For orientation I walked my daughter to her new school both days, which is about ten minutes from our house and at the other end of our neighborhood park.  It's the school my grandpa attended back during the Depression.  It's a school that has a troubled reputation but is in transition.  It was my daughter's first choice, even though she had lots of possibilities available to her around the city.  I'm proud of her for wanting to go to our neighborhood school even though she doesn't know anyone there.

It was hard to leave her there both mornings.  It reminded me too much of her first day of kindergarten.  Which is funny, because I don't really remember the first days for my other children.  I have pictures of Aden with her earnest smile and bejeweled purse posing outside of Head Start downtown when she was three, but I can't remember much about the actual drop off.  She loved school, but she usually cried when I left.  Did she cry that first day, though?  I don't remember.  I don't think so.  And Quinn's first day?  I'm pretty sure I cried.  But did he look back at me when it was time for me to go?  Or did he wander off into all those Montessori materials and not bat an eye that I was leaving?  I don't know anymore.

Mona I remember, though.  Everything has always been more extreme with Mona.  She always climbed the highest, swam the farthest, and continues to surprise us at every turn.  Guiding her has always been my truest test as a parent and not one I often feel I'm passing.

On her first day of kindergarten she clung to me and cried in a way that I didn't feel I could leave her.  I ended up sitting with her on the floor outside of her cheerful looking classroom unsure of what to do.  Her teacher (to whom I am forever grateful for being on Mona's side so fiercely in her first years of school) came to us in the hall and said the perfect thing: 

She started by saying that whatever I wanted to do she would support because I knew my child best.  But that in her experience at that moment Mona was in charge and didn't really want to be.  She was sure Mona would be fine after I left.  And of course she was. 

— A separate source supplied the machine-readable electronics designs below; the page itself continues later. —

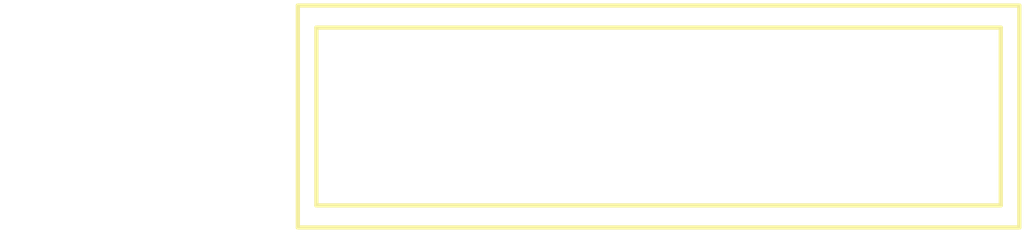
<source format=kicad_pcb>
(kicad_pcb (version 20240108) (generator pcbnew)

  (general
    (thickness 1.6)
  )

  (paper "A4")
  (layers
    (0 "F.Cu" signal)
    (31 "B.Cu" signal)
    (32 "B.Adhes" user "B.Adhesive")
    (33 "F.Adhes" user "F.Adhesive")
    (34 "B.Paste" user)
    (35 "F.Paste" user)
    (36 "B.SilkS" user "B.Silkscreen")
    (37 "F.SilkS" user "F.Silkscreen")
    (38 "B.Mask" user)
    (39 "F.Mask" user)
    (40 "Dwgs.User" user "User.Drawings")
    (41 "Cmts.User" user "User.Comments")
    (42 "Eco1.User" user "User.Eco1")
    (43 "Eco2.User" user "User.Eco2")
    (44 "Edge.Cuts" user)
    (45 "Margin" user)
    (46 "B.CrtYd" user "B.Courtyard")
    (47 "F.CrtYd" user "F.Courtyard")
    (48 "B.Fab" user)
    (49 "F.Fab" user)
    (50 "User.1" user)
    (51 "User.2" user)
    (52 "User.3" user)
    (53 "User.4" user)
    (54 "User.5" user)
    (55 "User.6" user)
    (56 "User.7" user)
    (57 "User.8" user)
    (58 "User.9" user)
  )

  (setup
    (pad_to_mask_clearance 0)
    (pcbplotparams
      (layerselection 0x00010fc_ffffffff)
      (plot_on_all_layers_selection 0x0000000_00000000)
      (disableapertmacros false)
      (usegerberextensions false)
      (usegerberattributes false)
      (usegerberadvancedattributes false)
      (creategerberjobfile false)
      (dashed_line_dash_ratio 12.000000)
      (dashed_line_gap_ratio 3.000000)
      (svgprecision 4)
      (plotframeref false)
      (viasonmask false)
      (mode 1)
      (useauxorigin false)
      (hpglpennumber 1)
      (hpglpenspeed 20)
      (hpglpendiameter 15.000000)
      (dxfpolygonmode false)
      (dxfimperialunits false)
      (dxfusepcbnewfont false)
      (psnegative false)
      (psa4output false)
      (plotreference false)
      (plotvalue false)
      (plotinvisibletext false)
      (sketchpadsonfab false)
      (subtractmaskfromsilk false)
      (outputformat 1)
      (mirror false)
      (drillshape 1)
      (scaleselection 1)
      (outputdirectory "")
    )
  )

  (net 0 "")

  (footprint "Fuse_Blade_ATO_directSolder" (layer "F.Cu") (at 0 0))

)

</source>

That doesn't change how painful it was to walk away.  Leaving your child with other people to a world you are not directly a part of is wrenching.  I knew Mona needed to form her own relationships with friends and teachers and that's how it's supposed to be, but it's scary.  It felt the same all over again leaving her at the high school, although this time all the tears were mine on the walk home.  I just want it all to go well, but I can't control that.  I want my baby to be okay.

The orientation turned out to be a bit overwhelming and didn't go as well as my daughter hoped, but she admitted it had nothing to do with the school or the people there.  She said everyone was nice.  There are amazing opportunities in this high school, such as a mural club and a classroom where they put together an entire race car every year and culinary classes...  She's looking forward to French class and a course in computer applications in art which she will rock.  All of that is harder to face until you have friends, though.  She was acutely aware of that the first day, which was lonely.  The second day a couple of kids found ways to introduce themselves and now she feels better.

She's created a beautiful dragon costume out of a hoodie that she plans to wear on her first day.  That should send a clear message about who she is and what she's about, and with luck attract people to her side who can appreciate her.  I hope it's a good year.  For all of us.